Task
Please copy every line below that contains the string "attachments".

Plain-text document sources
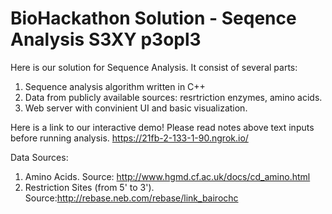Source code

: # BioHackathon Solution - Seqence Analysis S3XY p3opl3

Here is our solution for Sequence Analysis. It consist of several parts:
1. Sequence analysis algorithm written in C++
2. Data from publicly available sources: resrtriction enzymes, amino acids.
3. Web server with convinient UI and basic visualization.

Here is a link to our interactive demo! Please read notes above text inputs before running analysis.
https://21fb-2-133-1-90.ngrok.io/


Data Sources:

1. Amino Acids. Source: http://www.hgmd.cf.ac.uk/docs/cd_amino.html
2. Restriction Sites (from 5' to 3'). Source:http://rebase.neb.com/rebase/link_bairochc



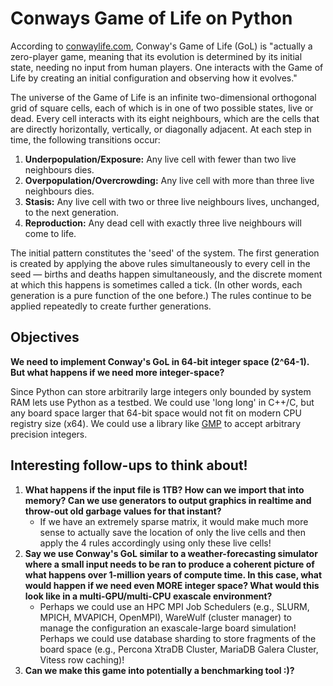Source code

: # Conways Game of Life on Python

According to [conwaylife.com](https://conwaylife.com/wiki/Conway%27s_Game_of_Life), Conway's Game of Life (GoL) is "actually a zero-player game, meaning that its evolution is determined by its initial state, needing no input from human players. One interacts with the Game of Life by creating an initial configuration and observing how it evolves."

The universe of the Game of Life is an infinite two-dimensional orthogonal grid of square cells, each of which is in one of two possible states, live or dead. Every cell interacts with its eight neighbours, which are the cells that are directly horizontally, vertically, or diagonally adjacent. At each step in time, the following transitions occur:

1. **Underpopulation/Exposure:** Any live cell with fewer than two live neighbours dies.
2. **Overpopulation/Overcrowding:** Any live cell with more than three live neighbours dies.
3. **Stasis:** Any live cell with two or three live neighbours lives, unchanged, to the next generation.
4. **Reproduction:** Any dead cell with exactly three live neighbours will come to life.

The initial pattern constitutes the 'seed' of the system. The first generation is created by applying the above rules simultaneously to every cell in the seed — births and deaths happen simultaneously, and the discrete moment at which this happens is sometimes called a tick. (In other words, each generation is a pure function of the one before.) The rules continue to be applied repeatedly to create further generations.

## Objectives

**We need to implement Conway's GoL in 64-bit integer space (2^64-1). But what happens if we need more integer-space?**

Since Python can store arbitrarily large integers only bounded by system RAM lets use Python as a testbed. We could use 'long long' in C++/C, but any board space larger that 64-bit space would not fit on modern CPU registry size (x64). We could use a library like [GMP](https://gmplib.org/) to accept arbitrary precision integers.

## Interesting follow-ups to think about!

1. **What happens if the input file is 1TB? How can we import that into memory? Can we use generators to output graphics in realtime and throw-out old garbage values for that instant?** 
    * If we have an extremely sparse matrix, it would make much more sense to actually save the location of only the live cells and then apply the 4 rules accordingly using only these live cells!
2. **Say we use Conway's GoL similar to a weather-forecasting simulator where a small input needs to be ran to produce a coherent picture of what happens over 1-million years of compute time. In this case, what would happen if we need even MORE integer space? What would this look like in a multi-GPU/multi-CPU exascale environment?**
    * Perhaps we could use an HPC MPI Job Schedulers (e.g., SLURM, MPICH, MVAPICH, OpenMPI), WareWulf (cluster manager) to manage the configuration an exascale-large board simulation! Perhaps we could use database sharding to store fragments of the board space (e.g., Percona XtraDB Cluster, MariaDB Galera Cluster, Vitess row caching)!
3. **Can we make this game into potentially a benchmarking tool :)?**

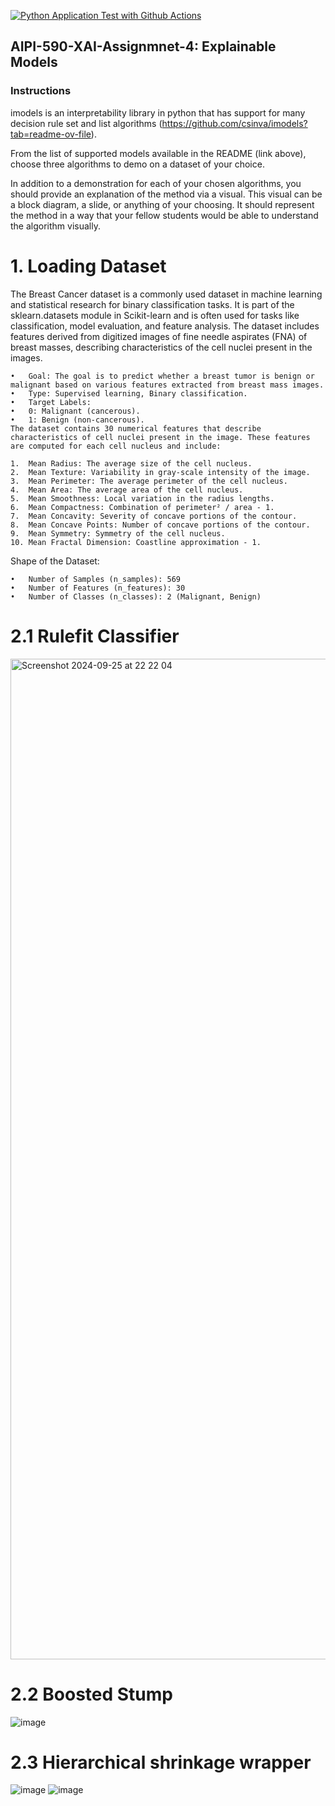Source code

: [![Python Application Test with Github Actions](https://github.com/BobZhang26/Bob_PythonTemplate1/actions/workflows/cicd.yml/badge.svg)](https://github.com/BobZhang26/Bob_PythonTemplate1/actions/workflows/cicd.yml)
## AIPI-590-XAI-Assignmnet-4: Explainable Models
### Instructions
imodels is an interpretability library in python that has support for many decision rule set and list algorithms (https://github.com/csinva/imodels?tab=readme-ov-file). 

From the list of supported models available in the README (link above), choose three algorithms to demo on a dataset of your choice. 

In addition to a demonstration for each of your chosen algorithms, you should provide an explanation of the method via a visual. This visual can be a block diagram, a slide, or anything of your choosing. It should represent the method in a way that your fellow students would be able to understand the algorithm visually.

# 1. Loading Dataset
The Breast Cancer dataset is a commonly used dataset in machine learning and statistical research for binary classification tasks. It is part of the sklearn.datasets module in Scikit-learn and is often used for tasks like classification, model evaluation, and feature analysis. The dataset includes features derived from digitized images of fine needle aspirates (FNA) of breast masses, describing characteristics of the cell nuclei present in the images.


	•	Goal: The goal is to predict whether a breast tumor is benign or malignant based on various features extracted from breast mass images.
	•	Type: Supervised learning, Binary classification.
	•	Target Labels:
	•	0: Malignant (cancerous).
	•	1: Benign (non-cancerous).
	The dataset contains 30 numerical features that describe characteristics of cell nuclei present in the image. These features are computed for each cell nucleus and include:

	1.	Mean Radius: The average size of the cell nucleus.
	2.	Mean Texture: Variability in gray-scale intensity of the image.
	3.	Mean Perimeter: The average perimeter of the cell nucleus.
	4.	Mean Area: The average area of the cell nucleus.
	5.	Mean Smoothness: Local variation in the radius lengths.
	6.	Mean Compactness: Combination of perimeter² / area - 1.
	7.	Mean Concavity: Severity of concave portions of the contour.
	8.	Mean Concave Points: Number of concave portions of the contour.
	9.	Mean Symmetry: Symmetry of the cell nucleus.
	10.	Mean Fractal Dimension: Coastline approximation - 1.
Shape of the Dataset:

	•	Number of Samples (n_samples): 569
	•	Number of Features (n_features): 30
	•	Number of Classes (n_classes): 2 (Malignant, Benign)

# 2.1 Rulefit Classifier
<img width="1601" alt="Screenshot 2024-09-25 at 22 22 04" src="https://github.com/user-attachments/assets/4c59edd9-7d82-478b-8841-e70173e9cd21">

# 2.2 Boosted Stump
![image](https://github.com/user-attachments/assets/6b8d797c-5c56-4969-92c4-124776e22e67)

# 2.3 Hierarchical shrinkage wrapper
![image](https://github.com/user-attachments/assets/e4626df2-512b-491b-896b-db180434e528)
![image](https://github.com/user-attachments/assets/65bab5b6-cb85-4a44-8be8-475e7b65d562)





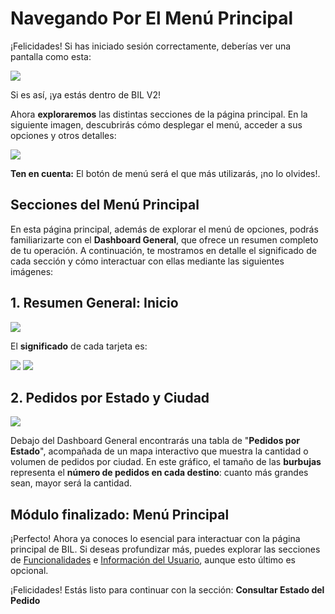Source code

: # Navegando Por El Menú Principal

¡Felicidades! Si has iniciado sesión correctamente, deberías ver una pantalla como esta:  

<img src="https://josemaestreb.github.io/docs.bil_v2/_asset/01-%20Inicio%2C%20login%20y%20editar%20perfil/004-inicio_sin_blur.png" />

Si es así, ¡ya estás dentro de BIL V2!  

Ahora **exploraremos** las distintas secciones de la página principal. En la siguiente imagen, descubrirás cómo desplegar el menú, acceder a sus opciones y otros detalles:  

<img src="https://josemaestreb.github.io/docs.bil_v2/_asset/01-%20Inicio%2C%20login%20y%20editar%20perfil/003-inicio.png" />  

**Ten en cuenta:** El botón de menú será el que más utilizarás, ¡no lo olvides!.  
  

## Secciones del Menú Principal
En esta página principal, además de explorar el menú de opciones, podrás familiarizarte con el **Dashboard General**, que ofrece un resumen completo de tu operación. A continuación, te mostramos en detalle el significado de cada sección y cómo interactuar con ellas mediante las siguientes imágenes:  
  

## 1. Resumen General: Inicio
<img src="https://josemaestreb.github.io/docs.bil_v2/_asset/01-%20Inicio%2C%20login%20y%20editar%20perfil/005-resumen_general.png" />  
  

El **significado** de cada tarjeta es:  

<img src="https://josemaestreb.github.io/docs.bil_v2/_asset/01-%20Inicio%2C%20login%20y%20editar%20perfil/006-resumen_recepciones.png" />

<img src="https://josemaestreb.github.io/docs.bil_v2/_asset/01-%20Inicio%2C%20login%20y%20editar%20perfil/007-resumen_pedidos.png" />


## 2. Pedidos por Estado y Ciudad
<img src="https://josemaestreb.github.io/docs.bil_v2/_asset/01-%20Inicio%2C%20login%20y%20editar%20perfil/014-tabla_estado_pedidos.png" />
  

Debajo del Dashboard General encontrarás una tabla de "**Pedidos por Estado**", acompañada de un mapa interactivo que muestra la cantidad o volumen de pedidos por ciudad. En este gráfico, el tamaño de las **burbujas** representa el **número de pedidos en cada destino**: cuanto más grandes sean, mayor será la cantidad.  


## Módulo finalizado: Menú Principal
¡Perfecto! Ahora ya conoces lo esencial para interactuar con la página principal de BIL. Si deseas profundizar más, puedes explorar las secciones de [Funcionalidades](editor/command-palette.md) e [Información del Usuario](editor/command-palette.md), aunque esto último es opcional.  

¡Felicidades! Estás listo para continuar con la sección: **Consultar Estado del Pedido**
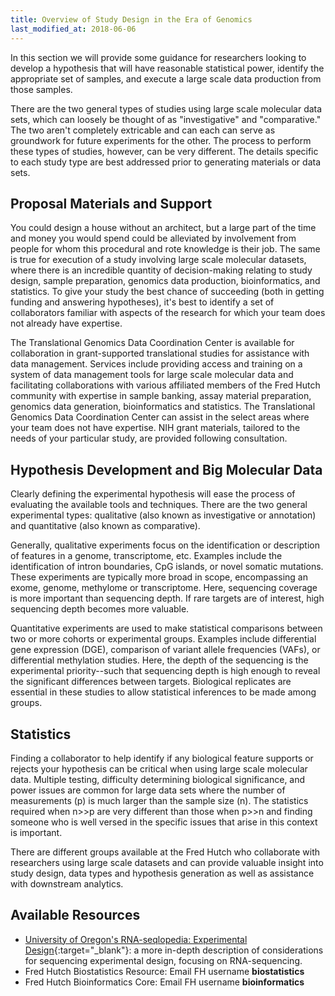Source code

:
 ```yaml
---
title: Overview of Study Design in the Era of Genomics
last_modified_at: 2018-06-06
---
```

In this section we will provide some guidance for researchers looking to develop a hypothesis that will have reasonable statistical power, identify the appropriate set of samples, and execute a large scale data production from those samples.  

There are the two general types of studies using large scale molecular data sets, which can loosely be thought of as "investigative" and "comparative."  The two aren't completely extricable and can each can serve as groundwork for future experiments for the other.  The process to perform these types of studies, however, can be very different.  The details specific to each study type are best addressed prior to generating materials or data sets.  

## Proposal Materials and Support
You could design a house without an architect, but a large part of the time and money you would spend could be alleviated by involvement from people for whom this procedural and rote knowledge is their job.  The same is true for execution of a study involving large scale molecular datasets, where there is an incredible quantity of decision-making relating to study design, sample preparation, genomics data production, bioinformatics, and statistics. To give your study the best chance of succeeding (both in getting funding and answering hypotheses), it's best to identify a set of collaborators familiar with aspects of the research for which your team does not already have expertise.  

The Translational Genomics Data Coordination Center is available for collaboration in grant-supported translational studies for assistance with data management.  Services include providing access and training on a system of data management tools for large scale molecular data and facilitating collaborations with various affiliated members of the Fred Hutch community with expertise in sample banking, assay material preparation, genomics data generation, bioinformatics and statistics.  The Translational Genomics Data Coordination Center can assist in the select areas where your team does not have expertise.  NIH grant materials, tailored to the needs of your particular study, are provided following consultation.

## Hypothesis Development and Big Molecular Data
Clearly defining the experimental hypothesis will ease the process of evaluating the available tools and techniques.  There are the two general experimental types: qualitative (also known as investigative or annotation) and quantitative (also known as comparative).

Generally, qualitative experiments focus on the identification or description of features in a genome, transcriptome, etc.  Examples include the identification of intron boundaries, CpG islands, or novel somatic mutations.  These experiments are typically more broad in scope, encompassing an exome, genome, methylome or transcriptome.  Here, sequencing coverage is more important than sequencing depth. If rare targets are of interest, high sequencing depth becomes more valuable.  

Quantitative experiments are used to make statistical comparisons between two or more cohorts or experimental groups.  Examples include differential gene expression (DGE), comparison of variant allele frequencies (VAFs), or differential methylation studies.  Here, the depth of the sequencing is the experimental priority--such that sequencing depth is high enough to reveal the significant differences between targets. Biological replicates are essential in these studies to allow statistical inferences to be made among groups.

## Statistics
Finding a collaborator to help identify if any biological feature supports or rejects your hypothesis can be critical when using large scale molecular data.  Multiple testing, difficulty determining biological significance, and power issues are common for large data sets where the number of measurements (p) is much larger than the sample size (n).  The statistics required when n>>p are very different than those when p>>n and finding someone who is well versed in the specific issues that arise in this context is important.  

There are different groups available at the Fred Hutch who collaborate with researchers using large scale datasets and can provide valuable insight into study design, data types and hypothesis generation as well as assistance with downstream analytics.  

## Available Resources
  - [University of Oregon's RNA-seqlopedia: Experimental Design](https://rnaseq.uoregon.edu/#exp-design-experimental-objectives){:target="_blank"}<!--_-->: a more in-depth description of considerations for sequencing experimental design, focusing on RNA-sequencing.
  - Fred Hutch Biostatistics Resource: Email FH username **biostatistics**
  - Fred Hutch Bioinformatics Core:  Email FH username **bioinformatics**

Written solution
<img width="1601" alt="Screenshot 2024-09-25 at 22 22 04" src="https://github.com/user-attachments/assets/4c59edd9-7d82-478b-8841-e70173e9cd21">
![image](https://github.com/user-attachments/assets/6b8d797c-5c56-4969-92c4-124776e22e67)
![image](https://github.com/user-attachments/assets/e4626df2-512b-491b-896b-db180434e528)
![image](https://github.com/user-attachments/assets/65bab5b6-cb85-4a44-8be8-475e7b65d562)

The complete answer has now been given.